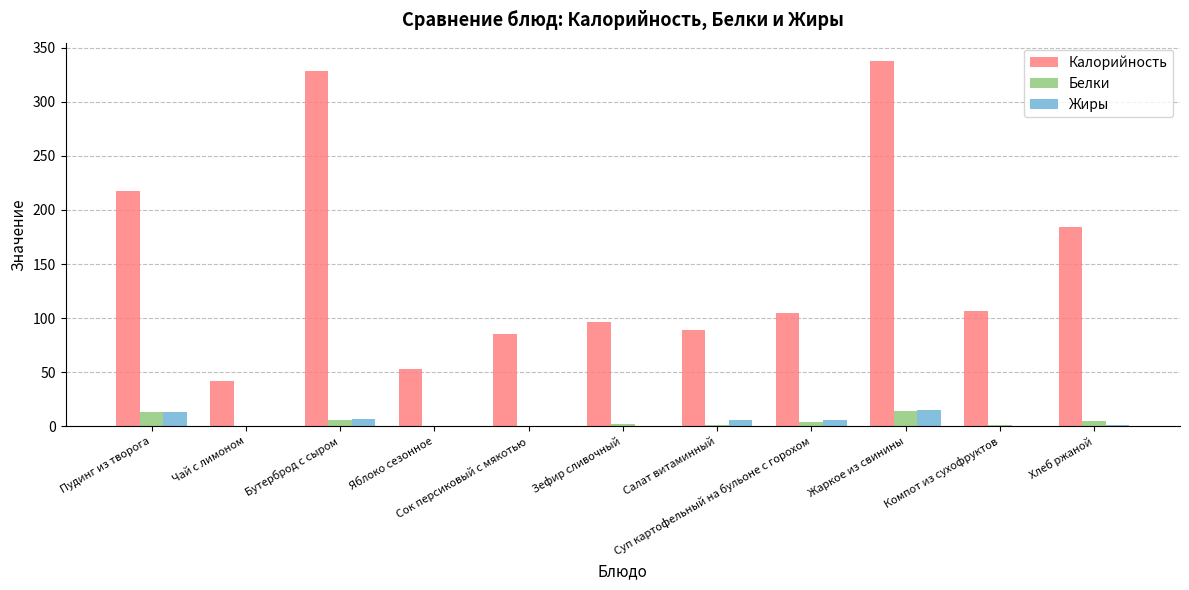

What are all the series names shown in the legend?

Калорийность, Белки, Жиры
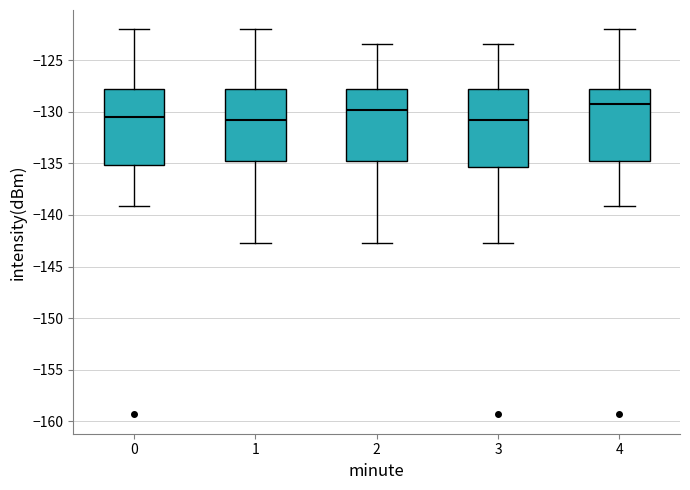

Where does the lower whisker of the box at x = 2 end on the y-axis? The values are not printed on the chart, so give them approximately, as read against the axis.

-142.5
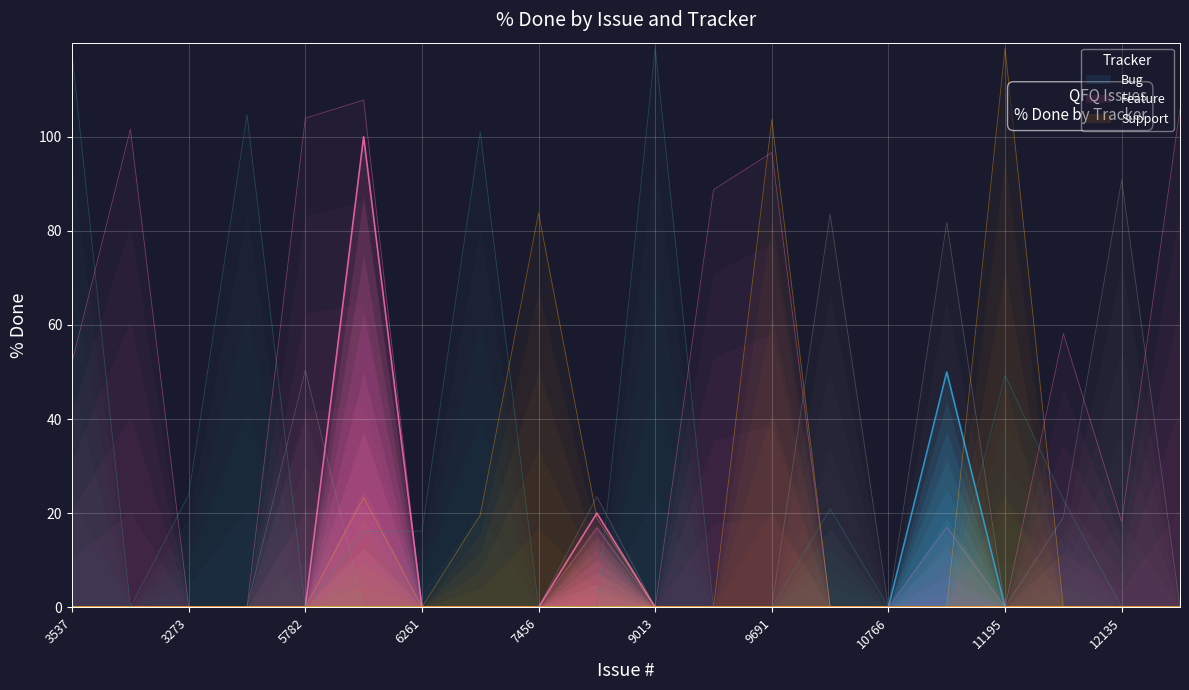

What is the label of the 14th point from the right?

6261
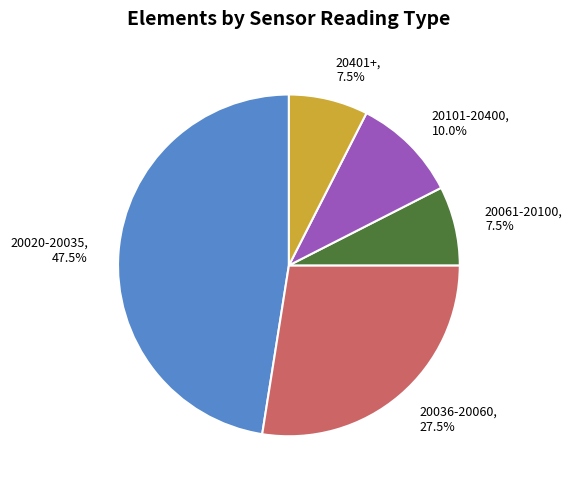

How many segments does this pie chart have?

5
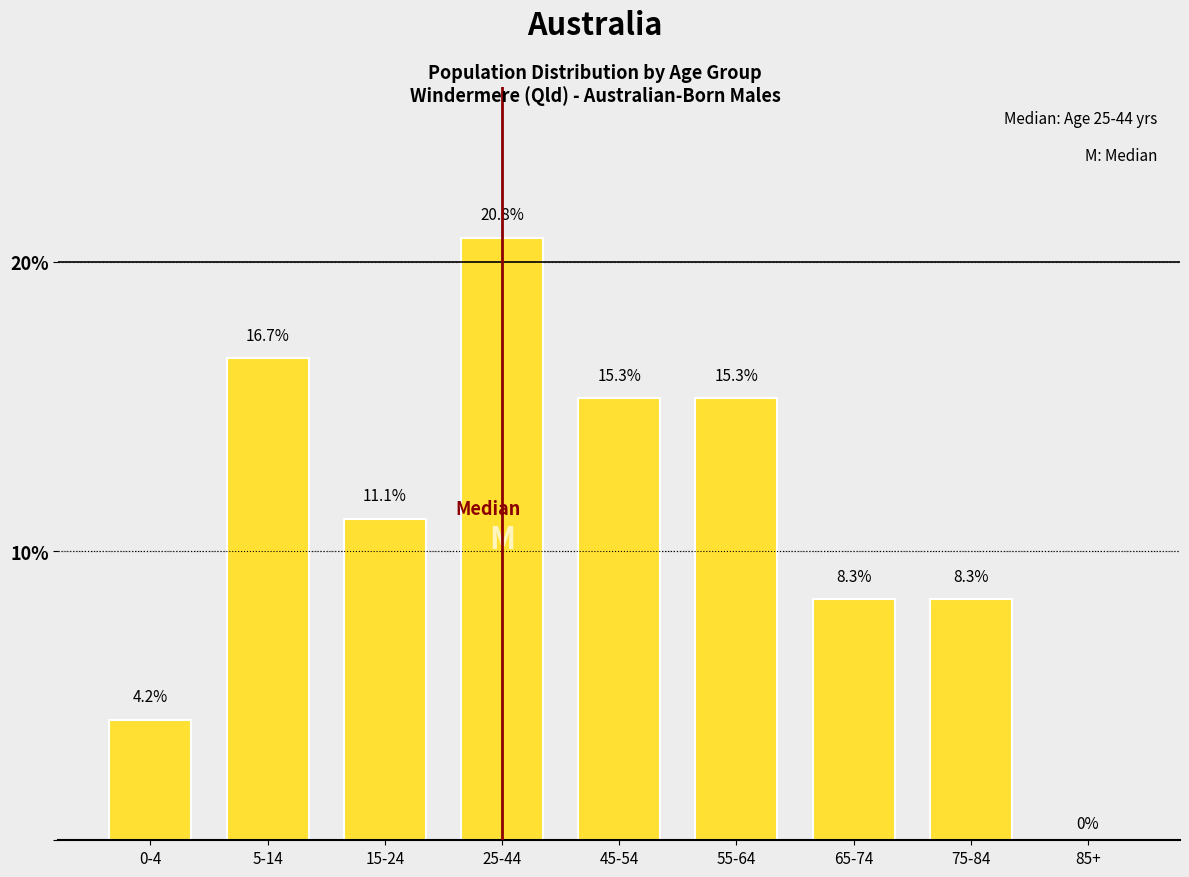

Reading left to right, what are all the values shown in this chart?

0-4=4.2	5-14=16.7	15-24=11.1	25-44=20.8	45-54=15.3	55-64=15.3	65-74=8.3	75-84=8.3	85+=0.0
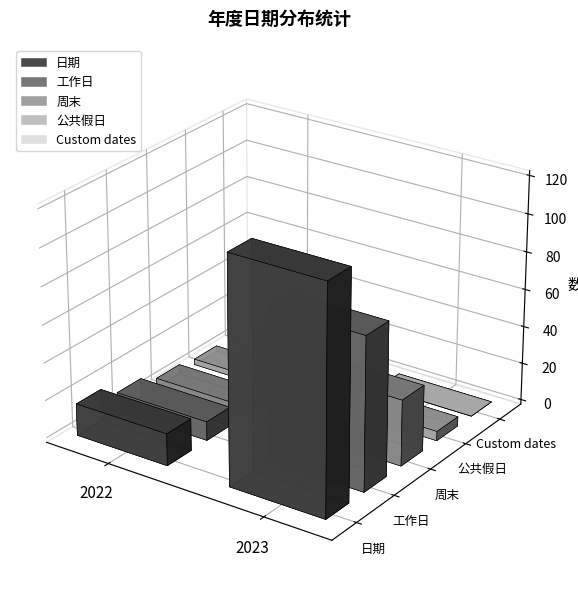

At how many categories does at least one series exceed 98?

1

== == ==

Starting at the line that contains "Reading left to" and continuing to the end of the data, rewrite each nonblank line as a row of a Markdown table with the columns "Entry" and "Content". Leave out blank lines and the pictures.

| Entry | Content |
|---|---|
| 1 | Reading left to right, what are all the values shown in this chart? |
| 2 | 0-4=4.2	5-14=16.7	15-24=11.1	25-44=20.8	45-54=15.3	55-64=15.3	65-74=8.3	75-84=8.3	85+=0.0 |
| 3 | At how many categories does at least one series exceed 98? |
| 4 | 1 |